• _DIRECTIONS_
Output all of the data exactly as it appears, but leave out any pictures it contains.

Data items
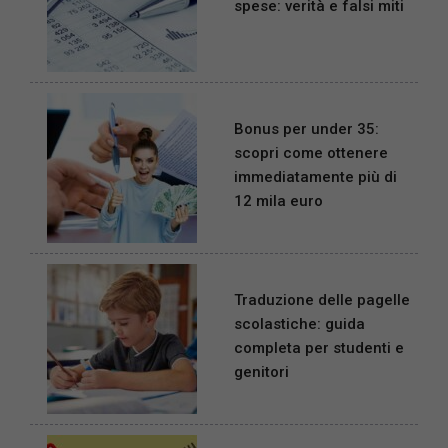
spese: verità e falsi miti
Bonus per under 35:
scopri come ottenere
immediatamente più di
12 mila euro
Traduzione delle pagelle
scolastiche: guida
completa per studenti e
genitori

• _YOUR RESPONSE_
spese: verità e falsi miti
Bonus per under 35:
scopri come ottenere
immediatamente più di
12 mila euro
Traduzione delle pagelle
scolastiche: guida
completa per studenti e
genitori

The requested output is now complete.